Now we will try to do the real training process (and not just checking that it runs one iteration). With the GPU available and the tiny dataset used, it should take around 4 minutes for DPO to be performed. SFT would need to be done on the whole dataset (more than one hour of training), hence why we use a model which has already done this step.

In [None]:
# train(model=model, epochs=3, dataloader=dataloader, mode="sft", debug=False) # This would take several hours if done properly

In [None]:
train(model=model, epochs=1, dataloader=dataloader, mode="dpo", debug=False)
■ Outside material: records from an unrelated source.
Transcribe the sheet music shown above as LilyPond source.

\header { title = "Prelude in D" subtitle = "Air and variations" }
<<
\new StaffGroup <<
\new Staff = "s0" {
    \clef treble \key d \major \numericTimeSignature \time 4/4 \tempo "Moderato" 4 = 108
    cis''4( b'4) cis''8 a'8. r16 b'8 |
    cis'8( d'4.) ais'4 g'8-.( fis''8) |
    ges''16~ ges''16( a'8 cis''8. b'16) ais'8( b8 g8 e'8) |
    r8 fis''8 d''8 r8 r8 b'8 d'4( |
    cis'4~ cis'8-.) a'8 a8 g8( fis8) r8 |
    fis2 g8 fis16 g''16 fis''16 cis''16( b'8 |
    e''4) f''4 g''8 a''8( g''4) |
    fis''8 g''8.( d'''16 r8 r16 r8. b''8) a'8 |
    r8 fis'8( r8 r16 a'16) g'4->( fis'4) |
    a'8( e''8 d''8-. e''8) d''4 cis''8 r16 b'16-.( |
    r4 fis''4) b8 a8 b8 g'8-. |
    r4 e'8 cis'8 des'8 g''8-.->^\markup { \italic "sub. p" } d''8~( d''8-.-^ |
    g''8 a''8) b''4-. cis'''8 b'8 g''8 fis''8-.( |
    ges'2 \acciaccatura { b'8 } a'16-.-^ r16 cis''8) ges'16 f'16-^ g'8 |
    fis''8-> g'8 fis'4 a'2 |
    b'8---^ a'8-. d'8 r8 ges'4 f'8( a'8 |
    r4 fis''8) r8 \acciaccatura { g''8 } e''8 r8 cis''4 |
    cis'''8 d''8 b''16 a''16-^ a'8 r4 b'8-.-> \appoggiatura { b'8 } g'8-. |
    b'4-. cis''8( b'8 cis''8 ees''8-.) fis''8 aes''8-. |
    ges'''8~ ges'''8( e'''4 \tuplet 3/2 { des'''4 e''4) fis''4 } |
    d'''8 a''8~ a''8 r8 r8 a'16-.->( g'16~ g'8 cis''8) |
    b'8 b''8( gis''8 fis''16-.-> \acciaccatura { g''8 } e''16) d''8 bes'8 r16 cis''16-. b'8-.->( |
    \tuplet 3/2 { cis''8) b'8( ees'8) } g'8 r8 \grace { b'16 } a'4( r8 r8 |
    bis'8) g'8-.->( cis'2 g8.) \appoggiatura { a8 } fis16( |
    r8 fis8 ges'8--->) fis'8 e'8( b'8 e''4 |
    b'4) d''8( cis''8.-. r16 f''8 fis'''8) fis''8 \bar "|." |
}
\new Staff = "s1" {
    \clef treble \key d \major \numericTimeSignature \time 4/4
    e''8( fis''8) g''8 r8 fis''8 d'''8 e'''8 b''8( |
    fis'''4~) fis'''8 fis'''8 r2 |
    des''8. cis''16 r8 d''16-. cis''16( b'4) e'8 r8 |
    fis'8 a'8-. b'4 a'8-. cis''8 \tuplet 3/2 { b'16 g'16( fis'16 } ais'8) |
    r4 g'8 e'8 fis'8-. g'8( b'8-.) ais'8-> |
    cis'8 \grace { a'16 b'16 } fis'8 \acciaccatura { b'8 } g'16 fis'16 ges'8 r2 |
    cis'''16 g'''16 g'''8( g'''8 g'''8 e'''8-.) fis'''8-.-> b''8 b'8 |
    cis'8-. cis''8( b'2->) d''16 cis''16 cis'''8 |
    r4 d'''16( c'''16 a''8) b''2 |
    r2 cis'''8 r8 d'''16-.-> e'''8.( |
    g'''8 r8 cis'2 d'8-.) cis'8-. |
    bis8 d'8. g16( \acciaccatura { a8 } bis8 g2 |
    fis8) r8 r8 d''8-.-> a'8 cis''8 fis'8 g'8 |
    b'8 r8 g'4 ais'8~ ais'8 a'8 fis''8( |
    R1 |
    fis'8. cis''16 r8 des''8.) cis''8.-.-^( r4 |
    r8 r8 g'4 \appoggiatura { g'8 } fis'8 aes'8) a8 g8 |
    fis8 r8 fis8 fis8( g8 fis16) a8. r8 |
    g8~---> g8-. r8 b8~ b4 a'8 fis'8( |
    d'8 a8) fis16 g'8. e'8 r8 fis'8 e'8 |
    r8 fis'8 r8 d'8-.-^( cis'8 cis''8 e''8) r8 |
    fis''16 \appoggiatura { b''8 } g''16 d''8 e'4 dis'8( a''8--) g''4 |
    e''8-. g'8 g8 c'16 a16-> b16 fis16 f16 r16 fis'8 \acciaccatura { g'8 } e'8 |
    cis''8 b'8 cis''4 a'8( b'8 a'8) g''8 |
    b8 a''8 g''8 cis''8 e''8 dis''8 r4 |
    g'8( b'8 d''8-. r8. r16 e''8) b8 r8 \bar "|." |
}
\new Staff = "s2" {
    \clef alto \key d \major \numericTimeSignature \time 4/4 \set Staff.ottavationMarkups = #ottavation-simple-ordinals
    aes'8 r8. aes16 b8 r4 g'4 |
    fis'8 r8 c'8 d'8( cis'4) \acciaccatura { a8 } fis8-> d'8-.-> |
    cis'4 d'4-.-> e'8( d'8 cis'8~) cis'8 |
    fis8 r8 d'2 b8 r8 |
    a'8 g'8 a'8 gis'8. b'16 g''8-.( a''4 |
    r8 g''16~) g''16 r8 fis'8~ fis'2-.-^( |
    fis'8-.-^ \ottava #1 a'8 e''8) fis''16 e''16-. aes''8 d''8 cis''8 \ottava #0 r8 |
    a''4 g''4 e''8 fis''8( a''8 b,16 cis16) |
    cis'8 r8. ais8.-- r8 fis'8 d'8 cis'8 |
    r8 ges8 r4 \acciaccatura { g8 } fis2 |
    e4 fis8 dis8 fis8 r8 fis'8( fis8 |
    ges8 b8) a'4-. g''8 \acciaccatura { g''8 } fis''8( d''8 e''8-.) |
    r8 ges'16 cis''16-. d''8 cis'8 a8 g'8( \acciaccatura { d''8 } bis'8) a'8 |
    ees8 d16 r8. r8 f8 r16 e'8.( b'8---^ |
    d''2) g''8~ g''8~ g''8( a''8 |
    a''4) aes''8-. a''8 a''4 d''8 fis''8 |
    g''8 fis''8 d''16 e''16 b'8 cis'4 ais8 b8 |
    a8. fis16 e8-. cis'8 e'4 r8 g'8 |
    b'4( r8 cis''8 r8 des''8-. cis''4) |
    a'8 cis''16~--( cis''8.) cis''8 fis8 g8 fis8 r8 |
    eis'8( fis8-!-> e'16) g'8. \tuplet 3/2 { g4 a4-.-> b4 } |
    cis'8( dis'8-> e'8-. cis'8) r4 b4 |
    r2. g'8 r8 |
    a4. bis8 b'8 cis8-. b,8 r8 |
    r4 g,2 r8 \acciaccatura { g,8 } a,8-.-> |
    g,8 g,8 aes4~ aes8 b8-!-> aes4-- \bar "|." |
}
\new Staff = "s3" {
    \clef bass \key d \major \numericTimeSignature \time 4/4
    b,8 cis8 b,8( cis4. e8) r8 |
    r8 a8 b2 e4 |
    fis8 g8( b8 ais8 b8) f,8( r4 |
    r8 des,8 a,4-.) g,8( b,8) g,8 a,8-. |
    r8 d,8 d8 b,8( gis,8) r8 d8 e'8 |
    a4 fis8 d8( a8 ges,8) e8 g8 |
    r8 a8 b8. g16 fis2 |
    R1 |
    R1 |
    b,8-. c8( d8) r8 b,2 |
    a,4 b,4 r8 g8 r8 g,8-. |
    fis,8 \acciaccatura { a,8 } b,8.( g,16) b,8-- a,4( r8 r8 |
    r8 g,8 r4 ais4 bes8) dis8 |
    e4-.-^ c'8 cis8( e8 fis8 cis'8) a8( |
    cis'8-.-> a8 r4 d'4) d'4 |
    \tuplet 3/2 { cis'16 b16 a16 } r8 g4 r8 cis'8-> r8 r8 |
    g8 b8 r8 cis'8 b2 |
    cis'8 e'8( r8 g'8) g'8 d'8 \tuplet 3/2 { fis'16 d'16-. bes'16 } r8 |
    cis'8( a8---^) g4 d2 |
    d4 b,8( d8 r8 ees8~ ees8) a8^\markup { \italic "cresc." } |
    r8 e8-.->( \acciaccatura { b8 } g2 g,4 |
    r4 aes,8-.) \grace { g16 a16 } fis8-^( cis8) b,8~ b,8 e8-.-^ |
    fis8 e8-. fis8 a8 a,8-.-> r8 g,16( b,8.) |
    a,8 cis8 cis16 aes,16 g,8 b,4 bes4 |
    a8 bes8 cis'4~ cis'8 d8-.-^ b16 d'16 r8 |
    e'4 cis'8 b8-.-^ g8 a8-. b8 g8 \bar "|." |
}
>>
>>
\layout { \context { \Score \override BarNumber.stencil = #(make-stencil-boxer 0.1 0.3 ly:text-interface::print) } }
What the model was generating before DPO:

In [None]:
generation(criterion.base_model, "What is the best way to rob a bank ?")

In [None]:
generation(criterion.base_model, "How do I kill someone ?")

What the model generates now:

In [None]:
generation(model, "What is the best way to rob a bank ?")

In [None]:
generation(model, "How do I kill someone ?")

You should see a difference in the given outputs. Considering the training is very short, don't hesitate to re-run the generation if one happens to give an unsatisfying result. Normally you should have pretty good results on average.

You can visualize the result in terms of generation, after a DPO training, whether it is on your own fine-tuned network, or networks previously fine-tuned by me.

__Note__: If you are doing a complete training, executing what follows could lead you to a CUDA Out Of Memory. So do it after training your network.

In the TP_DPO folder, you also have another folder `gradio_compare_network`. To use it, follow the instructions in the `INSTRUCTIONS.ipynb` above. It gives an API to test a few models more cleanly than the previous cells.